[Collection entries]
________________________________________

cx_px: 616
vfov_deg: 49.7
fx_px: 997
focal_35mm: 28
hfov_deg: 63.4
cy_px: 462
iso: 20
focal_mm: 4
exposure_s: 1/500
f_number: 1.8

________________________________________

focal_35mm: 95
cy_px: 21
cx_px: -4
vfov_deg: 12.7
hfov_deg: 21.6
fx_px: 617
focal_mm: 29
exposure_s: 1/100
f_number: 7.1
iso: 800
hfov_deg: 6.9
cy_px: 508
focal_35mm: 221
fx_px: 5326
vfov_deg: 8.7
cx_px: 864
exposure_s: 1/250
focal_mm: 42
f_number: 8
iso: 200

________________________________________

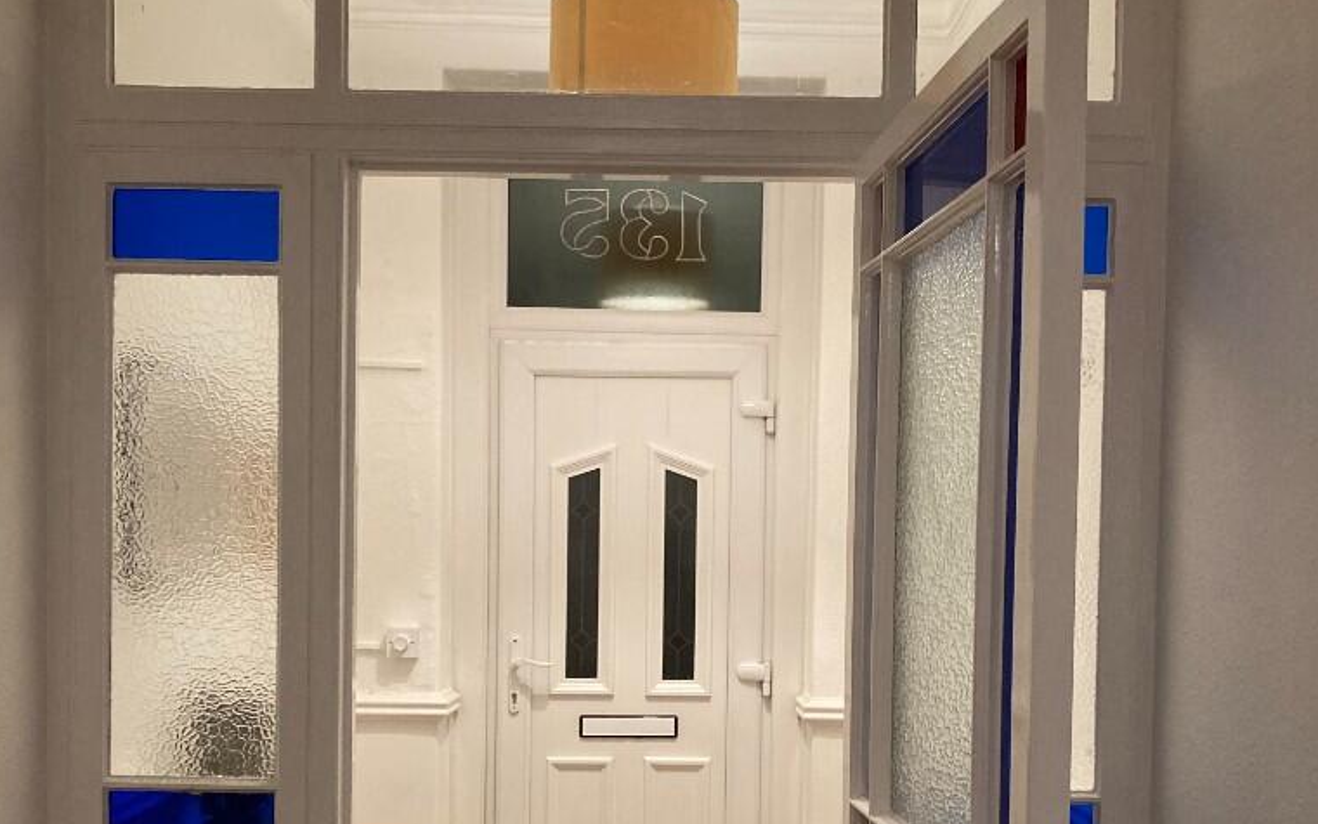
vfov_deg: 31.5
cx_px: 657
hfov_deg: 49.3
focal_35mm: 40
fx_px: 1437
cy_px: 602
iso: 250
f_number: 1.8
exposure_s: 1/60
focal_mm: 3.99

________________________________________

*YOUR ASSIGNMENT*.
Reproduce exactly the entries above, limited to the lines from the one with "vfov_deg: 31.5" through the one with "focal_mm: 3.99", both included.

*ANSWER TO THIS PROBLEM*.
vfov_deg: 31.5
cx_px: 657
hfov_deg: 49.3
focal_35mm: 40
fx_px: 1437
cy_px: 602
iso: 250
f_number: 1.8
exposure_s: 1/60
focal_mm: 3.99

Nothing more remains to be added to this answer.